Q12. Common pitfalls that sink proposals – and how to avoid them?
A single idea, echoed four times. First: a bright finding that doesn’t quite work in practice – anchor it with clear go/no-go lines before testing begins. Next: validation efforts fall short because they’re underfunded or poorly scaled – plan sample sizes honestly, bring sites aboard sooner. Then: confusion creeps in before analysis even starts – standardize every step from blood draw to shipping, use automated systems where possible. Lastly, regulatory demands like IVDR are treated too late – start aligning each task with safety and performance criteria right at launch.

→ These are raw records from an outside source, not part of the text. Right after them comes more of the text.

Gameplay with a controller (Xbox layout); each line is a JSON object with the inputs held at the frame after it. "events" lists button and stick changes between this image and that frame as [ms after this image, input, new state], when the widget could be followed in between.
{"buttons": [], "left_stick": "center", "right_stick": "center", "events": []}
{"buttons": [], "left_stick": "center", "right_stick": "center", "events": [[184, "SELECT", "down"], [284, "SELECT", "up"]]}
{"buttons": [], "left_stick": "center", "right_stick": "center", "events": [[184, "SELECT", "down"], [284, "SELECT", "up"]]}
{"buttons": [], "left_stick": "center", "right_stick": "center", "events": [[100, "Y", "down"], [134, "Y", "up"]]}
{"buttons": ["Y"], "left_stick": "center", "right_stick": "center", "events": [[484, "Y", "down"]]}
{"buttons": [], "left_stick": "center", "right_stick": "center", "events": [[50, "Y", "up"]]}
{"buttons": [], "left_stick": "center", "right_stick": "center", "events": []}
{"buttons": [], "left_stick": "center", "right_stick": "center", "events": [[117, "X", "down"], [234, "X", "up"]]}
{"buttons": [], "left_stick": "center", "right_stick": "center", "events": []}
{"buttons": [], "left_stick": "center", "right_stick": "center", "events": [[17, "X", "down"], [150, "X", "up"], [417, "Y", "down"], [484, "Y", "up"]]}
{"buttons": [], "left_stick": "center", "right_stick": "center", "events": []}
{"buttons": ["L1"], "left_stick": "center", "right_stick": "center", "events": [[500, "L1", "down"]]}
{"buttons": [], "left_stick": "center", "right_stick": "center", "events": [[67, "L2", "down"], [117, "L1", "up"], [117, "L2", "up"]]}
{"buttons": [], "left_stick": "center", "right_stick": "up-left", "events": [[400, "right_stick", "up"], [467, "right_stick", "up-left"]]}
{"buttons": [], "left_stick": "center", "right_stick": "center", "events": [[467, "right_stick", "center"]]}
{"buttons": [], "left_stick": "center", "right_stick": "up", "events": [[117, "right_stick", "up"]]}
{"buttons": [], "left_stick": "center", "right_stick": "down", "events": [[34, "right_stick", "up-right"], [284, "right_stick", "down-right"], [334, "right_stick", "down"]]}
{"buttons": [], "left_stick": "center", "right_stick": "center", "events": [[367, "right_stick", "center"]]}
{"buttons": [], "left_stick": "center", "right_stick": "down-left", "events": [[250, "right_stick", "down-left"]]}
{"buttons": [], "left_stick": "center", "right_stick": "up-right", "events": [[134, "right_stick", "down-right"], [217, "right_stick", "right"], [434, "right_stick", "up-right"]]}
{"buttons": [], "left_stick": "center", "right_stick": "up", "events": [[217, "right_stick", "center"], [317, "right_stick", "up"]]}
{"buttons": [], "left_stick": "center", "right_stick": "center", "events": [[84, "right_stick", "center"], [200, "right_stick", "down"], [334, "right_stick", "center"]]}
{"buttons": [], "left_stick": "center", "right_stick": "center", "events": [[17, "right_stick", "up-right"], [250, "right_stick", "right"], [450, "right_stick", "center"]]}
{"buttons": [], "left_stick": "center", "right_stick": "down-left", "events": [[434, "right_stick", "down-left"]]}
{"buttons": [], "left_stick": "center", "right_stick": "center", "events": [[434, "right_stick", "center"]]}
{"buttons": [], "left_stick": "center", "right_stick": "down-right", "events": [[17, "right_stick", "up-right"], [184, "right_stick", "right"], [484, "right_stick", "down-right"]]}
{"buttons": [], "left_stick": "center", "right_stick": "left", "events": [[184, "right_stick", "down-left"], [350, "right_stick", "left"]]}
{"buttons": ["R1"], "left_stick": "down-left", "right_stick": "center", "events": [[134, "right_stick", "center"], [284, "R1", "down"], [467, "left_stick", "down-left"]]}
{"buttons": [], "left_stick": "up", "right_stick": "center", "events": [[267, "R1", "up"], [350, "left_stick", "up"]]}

Q13. How do Living Labs fit into cancer-detection projects?
A genetics clinic can turn into a real-world testing ground where patients help shape how things run. By trying out new steps right on site, teams see what works through actual use – not just theory. Quick rounds of build-test-learn highlight hiccups early, especially around consent or sharing results. These cycles move fast: draft an idea, get reactions, then adjust in the field. Problems like data handling or timing pop up before big studies begin. With focused design and smart engineering, changes stay practical, grounded, and swift.
Q14. Any benchmarks or references we should keep in mind?
A starting point? Think about real-world data on how often BRCA1/2 or Lynch mutations actually lead to disease – those figures come from broad population research. Frameworks assessing cancer screening quality, such as those developed by EUnetHTA, also offer grounding. Then there’s what IVDR spells out across its thirteen annexes: clear bars for proving clinical validity. Shift focus to patterns observed in practice: specialized clinics spot inherited syndromes in roughly 1 in 20 patients. Outcomes differ sharply when testing people without symptoms – the rate drops well under one percent. These differences shape predictions about false alarms and detection rates. They matter just as much when deciding how many individuals a study needs.
Q15. What should we prepare before contacting MIC?
A single page laying out the condition under focus, who it’s meant for, how well it should work – including minimum benchmarks – along with proposed locations and tissue banks involved, plus identifiers or anticipated results. In return, expect a setup outline, clarity on who does what, a schedule marked by decision checkpoints, and tools chosen to minimize differences across centers.